Estábamos en verano, en julio, y pasear por las calles, muy despacio, bajo un sol que quemaba, era realmente penoso. Además, el recorrido era largo y sin paradas: salíamos del cine, detrás de Santa María Maggiore, recorríamos a paso de hombre la vía Cavour, la Plaza de la Estación, vía Volturno, vía Piave, vía Salaria, via Po, vía Véneto, via Bissolati, via Nazionale, via Depretis, y luego, finalmente, otra vez Santa Maria Maggiore. Este recorrido lo hacíamos varias veces, por la mañana y por la tarde, según lo estipulado con la agencia. Además, había dos equipos: uno de hombres, vestidos, como ya dije, de celeste; y uno de mujeres, vestidas casi peor que nosotros, con túnicas blancas cubiertas de lentejuelas plateadas y gregüescos amarillo oro.
Una de esas mañanas salimos, como de costumbre, del cine, con un cielo anubarrado que al principio me hizo esperar que disminuyera el calor de días anteriores. Pero cuando nos pusimos en marcha advertí inmediatamente que el bochorno había aumentado, precisamente a causa de aquellas nubes oscuras que anunciaban tormenta. Sudaba, con mi mono cerrado, mucho más que si hiciera sol; y en medio de aquel aire cargado me parecía como si a cada vuelta del pedal, se me hincharan las manos, los pies y la cara, y como si la sangre quisiera salirse de mi piel. El título de la película de ese día era «El desquite de Tarzán», en tecnicolor. Yo tenía las sílabas «El des»; luego venía Poldino con «qui», y luego, por orden, «te», «de», «Tar», «zán». En los cartelones se veía a Tarzán, vestido de pieles como un salvaje, que luchaba con un enorme mono, y a un lado, asustada, una hermosa muchacha, también medio desnuda. En cuanto nos pusimos cu marcha, muy lentamente, entre aquel aire bochornoso de terremoto, advertí que detrás de mí se había producido el acuerdo de siempre. La agencia de publicidad nos recomendaba sobre todo que no hiciéramos ruido, no fumásemos, no hablásemos. En resumen, teníamos que dar la impresión de ser casi máquinas, como las bicicletas: mudos, lentos, apáticos, sin expresión. Así, decían, la publicidad resultaría realmente eficaz, porque la gente no se ocupaba de nosotros y miraba a los cartelones.

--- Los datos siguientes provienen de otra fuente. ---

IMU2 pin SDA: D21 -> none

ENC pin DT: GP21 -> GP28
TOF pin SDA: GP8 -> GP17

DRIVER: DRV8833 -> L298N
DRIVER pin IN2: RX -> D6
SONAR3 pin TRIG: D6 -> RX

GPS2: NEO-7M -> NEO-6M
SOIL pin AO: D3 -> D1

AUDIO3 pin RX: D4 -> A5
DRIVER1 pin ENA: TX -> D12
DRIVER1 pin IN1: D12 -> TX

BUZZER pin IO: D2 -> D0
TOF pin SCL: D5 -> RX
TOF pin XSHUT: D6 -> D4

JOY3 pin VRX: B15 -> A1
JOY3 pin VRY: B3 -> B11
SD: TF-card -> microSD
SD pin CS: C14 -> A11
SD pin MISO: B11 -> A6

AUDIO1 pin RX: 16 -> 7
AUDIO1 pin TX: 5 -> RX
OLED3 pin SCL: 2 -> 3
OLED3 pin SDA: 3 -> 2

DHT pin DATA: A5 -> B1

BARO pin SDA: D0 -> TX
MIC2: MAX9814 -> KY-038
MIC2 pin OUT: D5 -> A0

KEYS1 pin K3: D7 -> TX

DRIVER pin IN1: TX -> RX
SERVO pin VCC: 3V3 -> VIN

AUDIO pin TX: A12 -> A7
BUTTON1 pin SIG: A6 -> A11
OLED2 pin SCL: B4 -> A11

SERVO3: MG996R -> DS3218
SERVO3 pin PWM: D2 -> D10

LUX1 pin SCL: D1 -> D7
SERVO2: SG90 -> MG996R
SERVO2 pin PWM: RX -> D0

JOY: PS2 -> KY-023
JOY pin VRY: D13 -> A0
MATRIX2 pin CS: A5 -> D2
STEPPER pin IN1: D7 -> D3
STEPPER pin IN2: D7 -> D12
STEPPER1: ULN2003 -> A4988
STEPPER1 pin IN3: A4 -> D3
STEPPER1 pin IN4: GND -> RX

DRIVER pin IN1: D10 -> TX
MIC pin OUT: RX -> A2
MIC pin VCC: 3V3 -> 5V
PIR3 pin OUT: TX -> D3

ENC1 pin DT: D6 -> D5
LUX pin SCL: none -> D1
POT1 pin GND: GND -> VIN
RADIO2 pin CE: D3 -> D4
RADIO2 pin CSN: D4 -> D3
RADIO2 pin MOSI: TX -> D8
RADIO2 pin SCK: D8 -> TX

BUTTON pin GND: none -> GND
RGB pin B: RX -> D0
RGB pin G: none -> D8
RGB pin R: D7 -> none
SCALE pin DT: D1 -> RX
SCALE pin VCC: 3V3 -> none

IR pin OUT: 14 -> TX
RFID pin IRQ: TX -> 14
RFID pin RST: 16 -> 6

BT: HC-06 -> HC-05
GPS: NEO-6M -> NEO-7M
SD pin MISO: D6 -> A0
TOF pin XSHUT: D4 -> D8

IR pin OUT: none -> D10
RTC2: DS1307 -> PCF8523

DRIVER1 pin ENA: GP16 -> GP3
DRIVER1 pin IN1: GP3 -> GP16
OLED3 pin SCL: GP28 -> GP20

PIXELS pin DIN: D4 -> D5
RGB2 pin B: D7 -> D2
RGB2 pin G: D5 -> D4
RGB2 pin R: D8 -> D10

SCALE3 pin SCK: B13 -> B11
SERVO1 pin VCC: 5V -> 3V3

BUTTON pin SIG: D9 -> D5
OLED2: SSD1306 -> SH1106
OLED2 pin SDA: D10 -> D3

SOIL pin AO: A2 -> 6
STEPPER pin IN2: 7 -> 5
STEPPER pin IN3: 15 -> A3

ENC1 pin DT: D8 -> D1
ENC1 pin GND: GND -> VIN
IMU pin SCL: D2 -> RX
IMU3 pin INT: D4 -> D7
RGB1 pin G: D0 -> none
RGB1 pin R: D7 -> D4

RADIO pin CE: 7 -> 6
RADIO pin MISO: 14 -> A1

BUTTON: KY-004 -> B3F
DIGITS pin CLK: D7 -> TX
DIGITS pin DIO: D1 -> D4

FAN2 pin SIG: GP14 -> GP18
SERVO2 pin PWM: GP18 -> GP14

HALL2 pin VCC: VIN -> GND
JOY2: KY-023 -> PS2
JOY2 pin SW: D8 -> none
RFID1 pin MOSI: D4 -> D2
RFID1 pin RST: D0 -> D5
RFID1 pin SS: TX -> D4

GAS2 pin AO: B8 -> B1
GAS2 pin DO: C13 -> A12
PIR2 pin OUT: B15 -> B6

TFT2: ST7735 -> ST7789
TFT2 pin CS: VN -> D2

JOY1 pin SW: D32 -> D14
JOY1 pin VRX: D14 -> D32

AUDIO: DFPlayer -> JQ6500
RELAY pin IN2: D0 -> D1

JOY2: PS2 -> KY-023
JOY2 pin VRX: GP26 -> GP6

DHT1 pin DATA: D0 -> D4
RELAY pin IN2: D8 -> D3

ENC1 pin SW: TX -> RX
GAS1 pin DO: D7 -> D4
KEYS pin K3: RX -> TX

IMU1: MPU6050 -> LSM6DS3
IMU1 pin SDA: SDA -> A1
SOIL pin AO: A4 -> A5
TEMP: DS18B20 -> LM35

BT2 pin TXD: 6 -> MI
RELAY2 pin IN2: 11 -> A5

Ya he dicho que los otros cinco habían llegado a un acuerdo; me explicaré. Tan pronto como estuvimos en la Plaza de la Estación oí que los cinco, a mis espaldas, lanzaban el grito de Tarzán, tal y como se oye en el cine; no tan fuerte, es cierto, pero lo bastante para que los transeúntes lo oyeran. Yo no podía volverme porque tenía que guiarlos y, si me volvía, podía ocurrir que, en un sitio como la Plaza de la Estación, toda la caravana acabase bajo las ruedas de un autobús; pero cuando entramos en la via Volturno, volví la cabeza y dije con fuerza: —¿Qué significa ese barullo?
¿Saben cómo me respondió Poldino? Con un gesto obsceno. No dije nada y proseguí hacia el Ministerio de Hacienda.
Pasamos el Ministerio, entramos en la via Piave; en la Plaza Fiume, el guardia, sobre su torrecilla listada en blanco y negro, paró el tránsito y también nosotros tuvimos que esperar. Aproveché para echar pie a tierra y volverme para ver cómo iban las cosas. Advertí enseguida que iban muy mal: ya sea que estuvieran citados con ellas, ya que las hubieran encontrado por casualidad, Poldino y los otros estaban con dos muchachas, de esas que recorren los restaurantes vendiendo flores, bajas y contrahechas, una rubia y otra morena, y bromeaban entre sí, como si no existiera la caravana publicitaria.